> _CONSIGNA A_:
Enumera a todas las personas que el texto sobre el periodista Ignacio nombra con nombre y apellido.
> _CONSIGNA B_:
Retoma el texto sobre el periodista Ignacio y escribe lo que vendría justo después de su último párrafo.

> _TEXTO DADO_:
........
A una edad en la que la gran mayoría -sobre todo en tiempos de extensos cursus honorum en las redacciones- estaba haciendo los palotes, él ya había escrito artículos inolvidables. Su "Reportaje al poder negro" (1967), sobre el conflicto racial en Estados Unidos, es una maravilla narrativa y de investigación. En 15 días, un desconocido jovencito llegado desde la remota Argentina había recorrido los principales ghettos del país, desde Nueva York y Washington hasta la incendiada Detroit, y había entrevistado a los principales líderes negros (Martin Luther King y Rap Brown, entre otros), a relevantes dirigentes blancos como Robert Kennedy, y a cientos de norteamericanos de a pie.

Aquel largo artículo, escrito en primera persona (por entonces, algo muy poco usual), empezaba así: "Me ahogaba. Ya no era por el calor sofocante y pegajoso de Nueva York, esa atmósfera llena de rascacielos, multitudes, neón y de insensible apariencia. Era una sensación desagradable y nueva. Sobre los hombros, y en el estómago, como una trompada punzante y prolongada, me pesaba el odio". En la senda del llamado "Nuevo Periodismo", corriente que nacía en Estados Unidos justo cuando él estudiaba en la Universidad de Missouri (Columbia), en 1960, Ignacio combinaba un trabajo de campo sesudo, incansable, con una prosa trepidante y florida hasta entonces solo propia del lenguaje literario. Ignacio fue uno de los precursores en la Argentina de ese nuevo periodismo de visceral compromiso con la verosimilitud del relato, al que adscribirían, con trazo indeleble, Rodolfo Walsh, Osvaldo Soriano, Tomás Eloy Martínez.

Maestro en la descripción de personas, lugares y momentos, su primer atributo era la intrepidez para ir -cámara en mano, porque también era fotógrafo- hasta el fondo de las historias que encaraba. Parecía responder a la máxima de que solo se puede dar a conocer aquello que se conoce muy bien. Y ahí iba, buscando las entrañas, con audacia y tozudez. Es cierto: esa audacia le costaría la vida. Pero no entendía otro periodismo que el de la mayor aproximación posible a los hechos y a las fuentes.

Para su nota sobre la lucha por los derechos civiles, a Ignacio lo encontramos en un "maloliente departamento de Harlem", donde siete jóvenes negros le muestran la dinamita con la que se proponen "volar una manzana" y destruir "todas las casas de los blancos". Poco después, en una esquina cerca de allí, le puntean la cintura con una sevillana por sacar fotos a dos negros que se estaban peleando en la calle. Lo vemos caminar las calles más sórdidas de barrios virtualmente prohibidos a los blancos y meterse en casas infestadas de ratas para ver cómo vivía la comunidad afroamericana.
........
> _DATOS EXTRAÍDOS_:
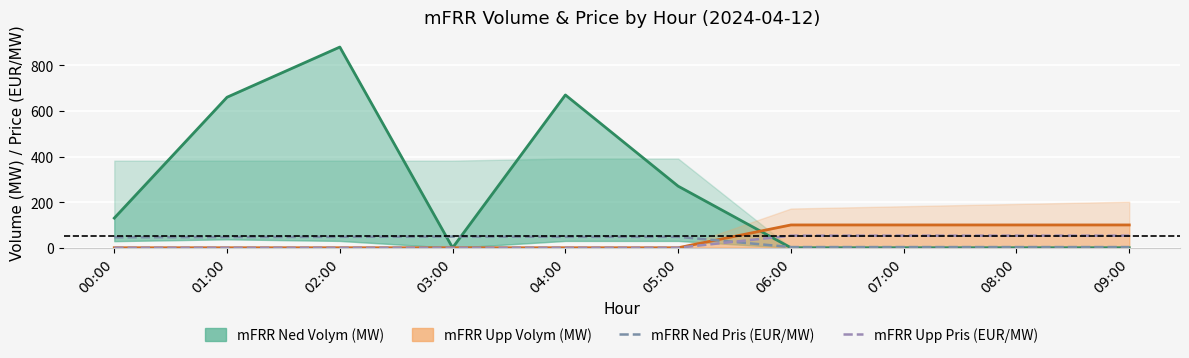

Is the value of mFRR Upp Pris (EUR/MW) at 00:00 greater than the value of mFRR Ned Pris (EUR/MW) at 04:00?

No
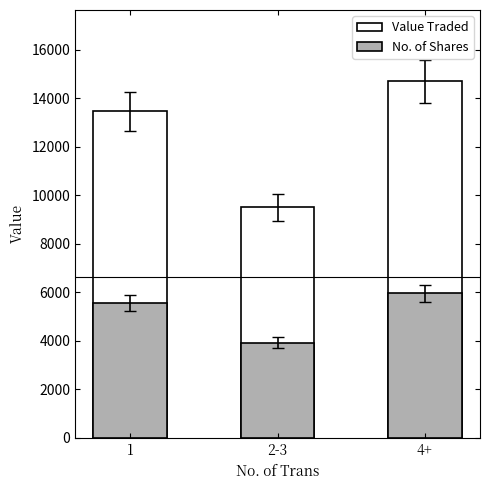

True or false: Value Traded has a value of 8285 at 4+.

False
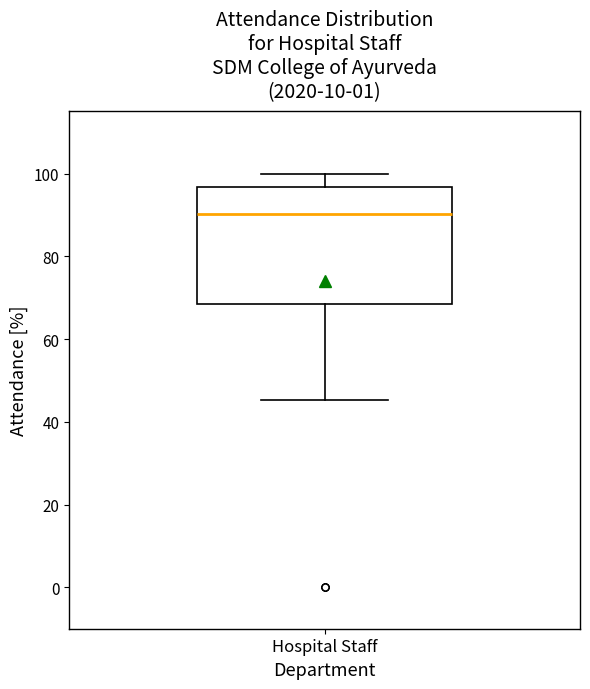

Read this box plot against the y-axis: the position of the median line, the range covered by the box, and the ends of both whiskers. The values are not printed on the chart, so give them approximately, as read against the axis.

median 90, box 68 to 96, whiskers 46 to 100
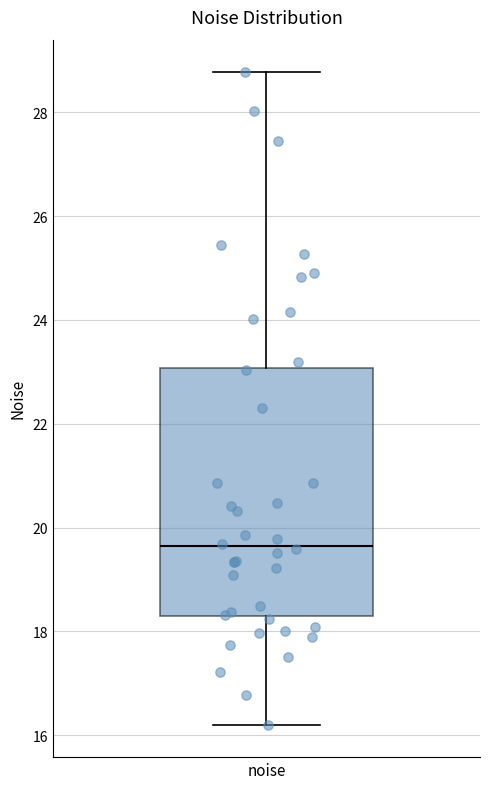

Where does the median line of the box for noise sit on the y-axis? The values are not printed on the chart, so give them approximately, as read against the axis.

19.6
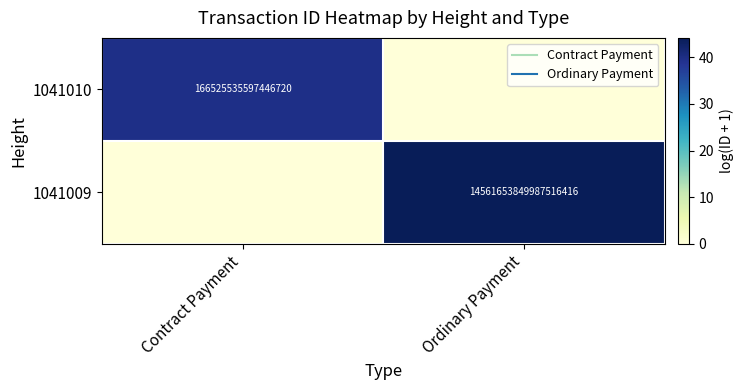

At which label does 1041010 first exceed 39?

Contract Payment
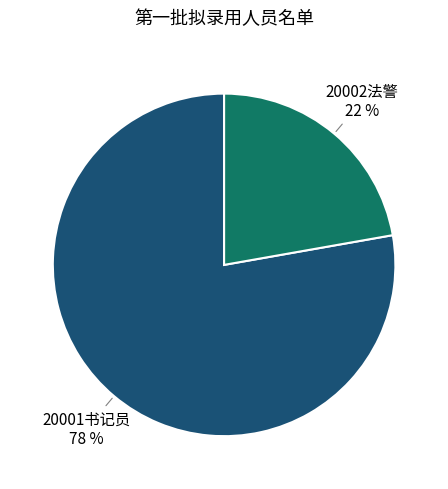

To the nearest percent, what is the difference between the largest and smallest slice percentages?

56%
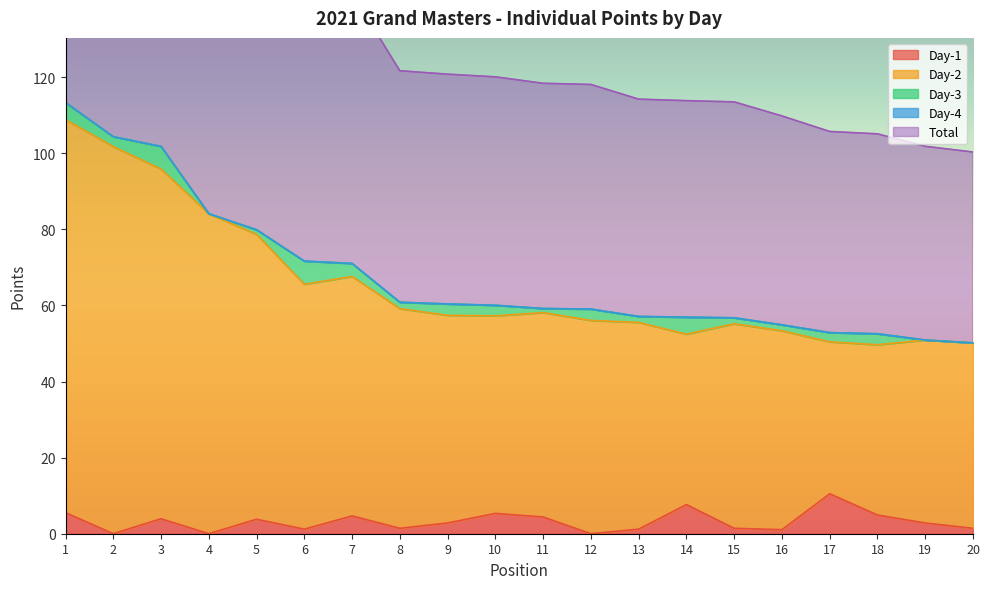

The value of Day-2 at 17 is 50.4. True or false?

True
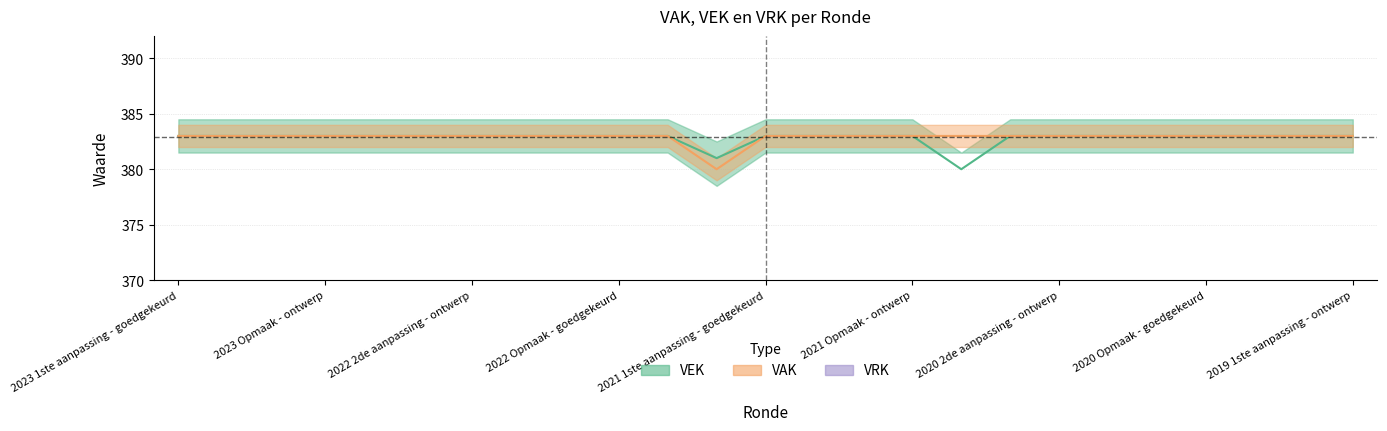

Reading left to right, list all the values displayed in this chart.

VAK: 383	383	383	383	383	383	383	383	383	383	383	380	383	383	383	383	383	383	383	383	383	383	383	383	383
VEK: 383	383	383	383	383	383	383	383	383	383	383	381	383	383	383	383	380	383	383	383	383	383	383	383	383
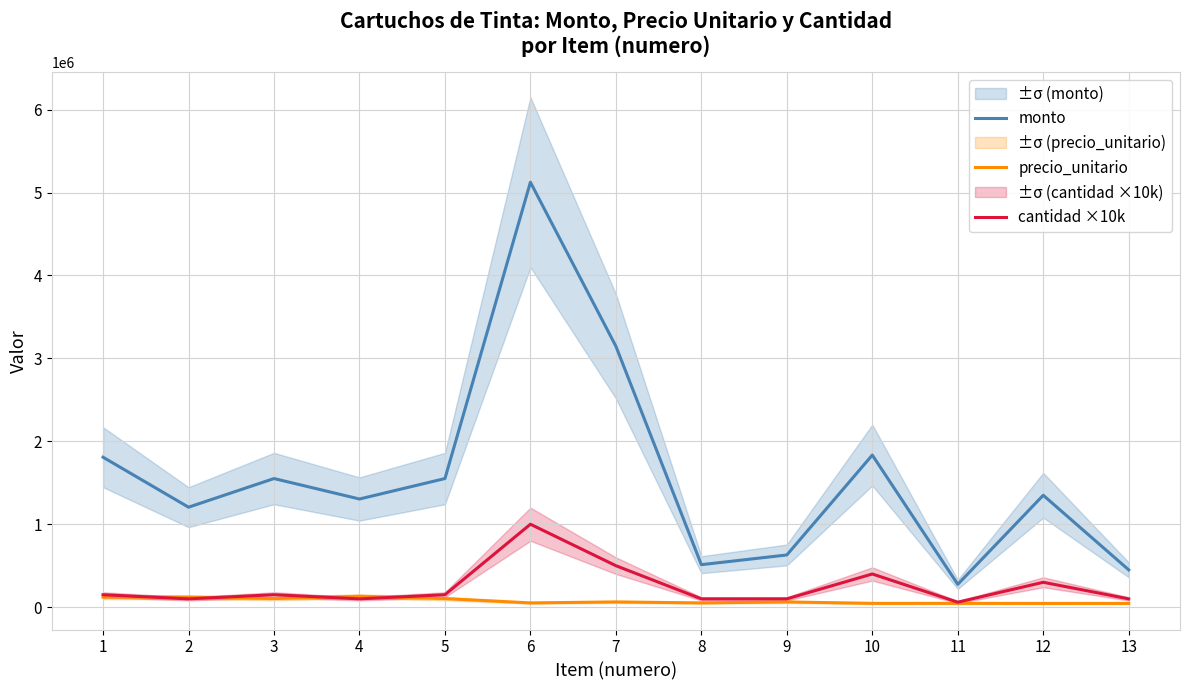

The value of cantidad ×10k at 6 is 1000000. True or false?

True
........
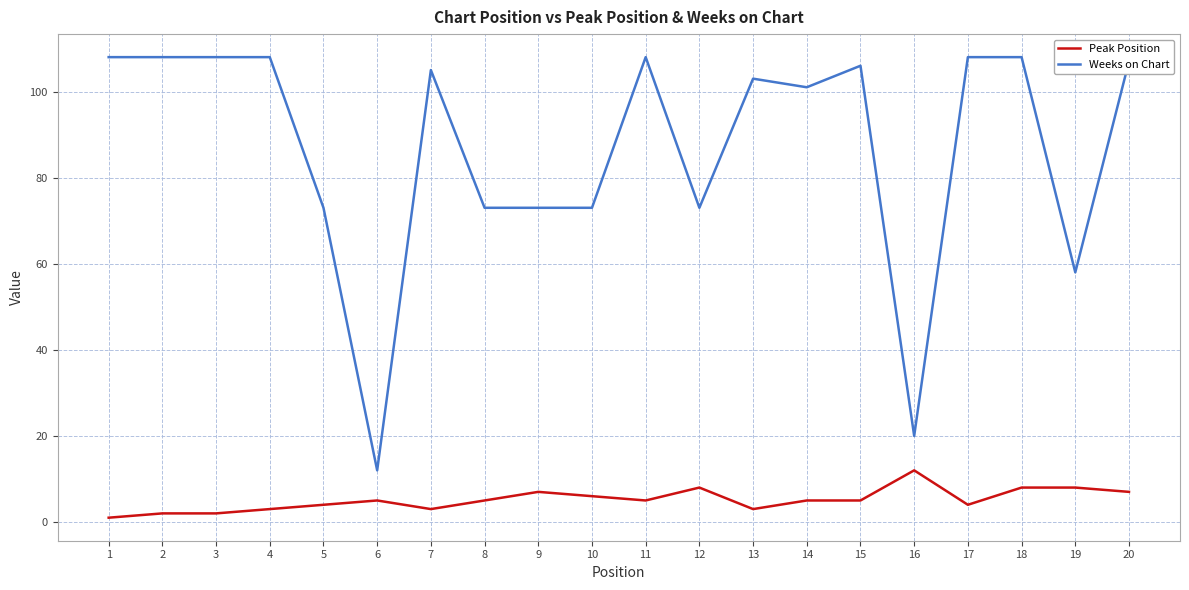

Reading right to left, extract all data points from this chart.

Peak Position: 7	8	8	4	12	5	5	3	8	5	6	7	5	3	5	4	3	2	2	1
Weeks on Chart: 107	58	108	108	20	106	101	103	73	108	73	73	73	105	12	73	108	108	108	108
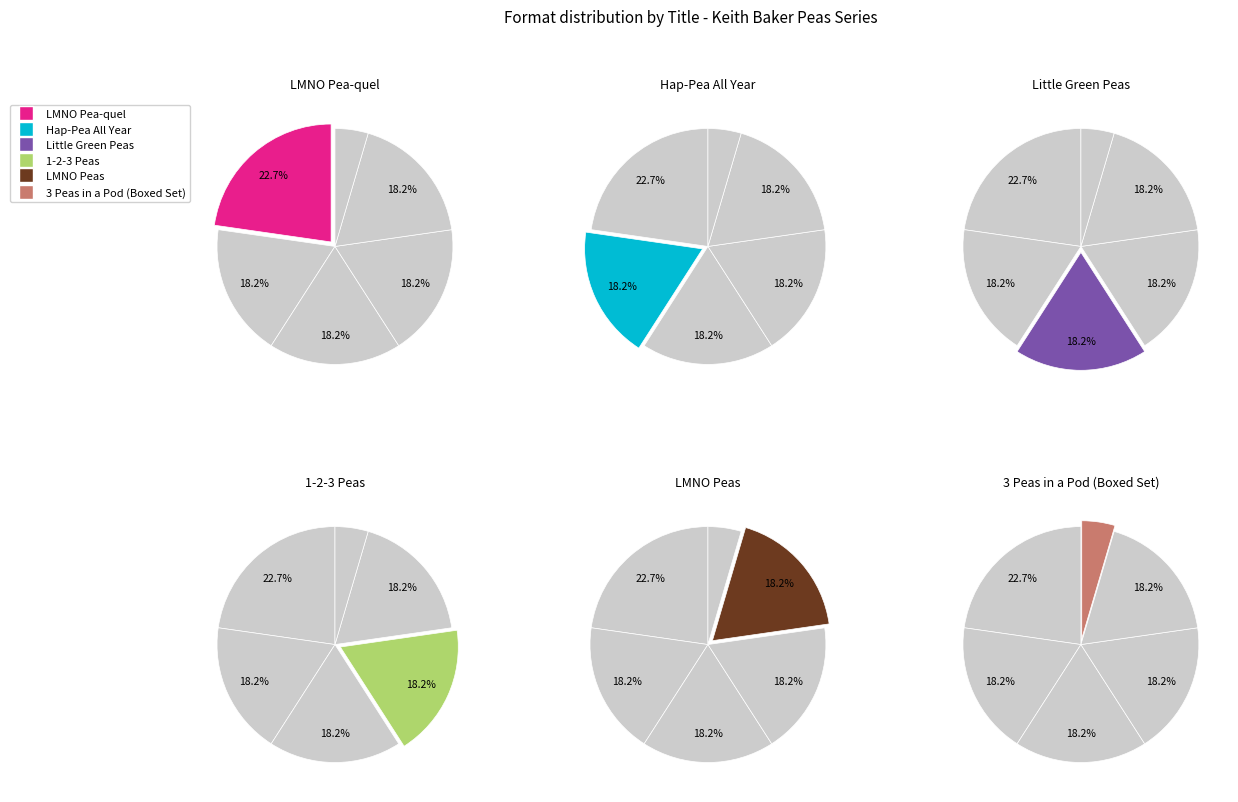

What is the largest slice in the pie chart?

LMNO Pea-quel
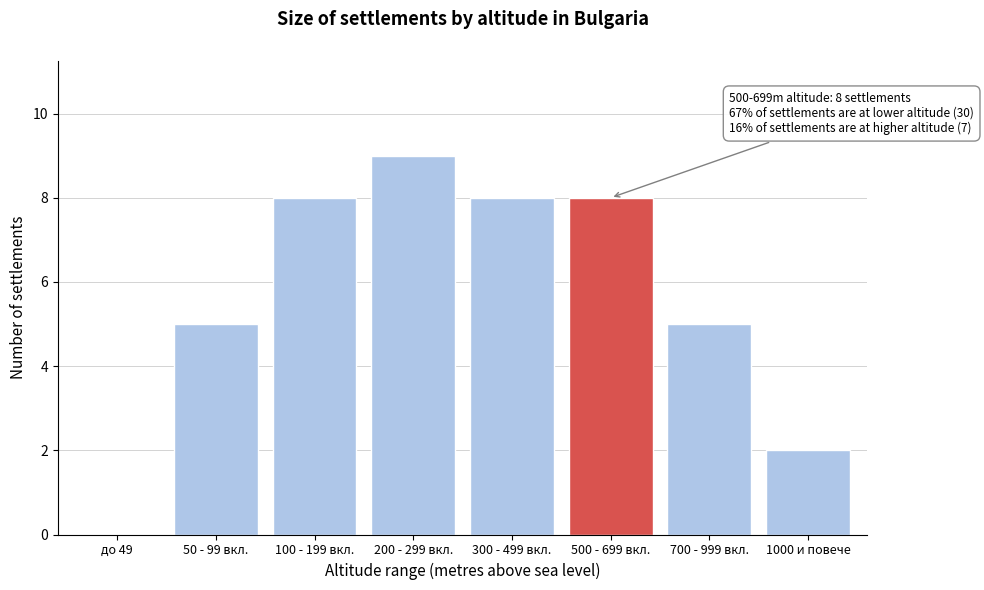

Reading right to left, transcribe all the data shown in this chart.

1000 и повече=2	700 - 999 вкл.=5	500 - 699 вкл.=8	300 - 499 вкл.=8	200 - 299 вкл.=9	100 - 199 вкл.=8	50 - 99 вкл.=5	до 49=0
........
> _RESULTADO DEL EJERCICIO A_:
Martin Luther King
Rap Brown
Robert Kennedy
Rodolfo Walsh
Osvaldo Soriano
Tomás Eloy Martínez

> _RESULTADO DEL EJERCICIO B_:
Cronista curioso, inquieto, también temerario, Ignacio acompaña a una patrulla armada hasta los dientes que sale en busca de cazadores furtivos en la espesura de la selva misionera; llega hasta el corazón de la colorida Semana Santa indígena de Ayacucho, en Perú; va al encuentro de la célebre cantante folk y militante del pacifismo Joan Báez; vuela por las rutas en el auto conducido por el corredor de TC Juan Manuel Bordeu; recorre el explosivo Medio Oriente; husmea el depósito de hallazgos de la Policía Federal, donde hay desde joyas, televisores y lavarropas hasta calaveras y ataúdes.
En 1991 me tocó cubrir para La Nación, desde Israel, la Guerra del Golfo Pérsico. Al volver tuve una visita que jamás olvidaré: la de Chiquita Ezcurra, la madre de Ignacio. Ella y su nieta Encarnación, que trabajaba en el diario, me regalaron Hasta Vietnam, el libro que, con prólogo de Manucho Mujica Láinez, reúne algunas de sus mejores notas y fotos, y el diario de su viaje a dedo a Estados Unidos, con dos amigos, cuando tenía 19 años. Se publicó en 1972 y fue reeditado en 1998, con un nuevo prólogo de sus hijos, Encarnación y Juan Ignacio, y una presentación de Sara Gallardo.

Desde entonces, Hasta Vietnam es una suerte de biblia profesional que utilizo para las clases de periodismo. A muchas generaciones de jóvenes estudiantes les he repartido fotocopias de "Reportaje al poder negro", y me maravilla comprobar, una y otra vez, cómo ese artículo escrito hace más de 50 años entusiasma y deleita a chicos de la era digital.

"Un periodista da su medida verdadera cuando es libre", dice Manucho en el prólogo. Ignacio era radicalmente libre. Libre, curioso, tenaz, aventurero. Soñador. Sus trabajos lo sobreviven, y en ellos palpita todavía esa libertad que no pudo cegar del todo la tragedia de Saigón.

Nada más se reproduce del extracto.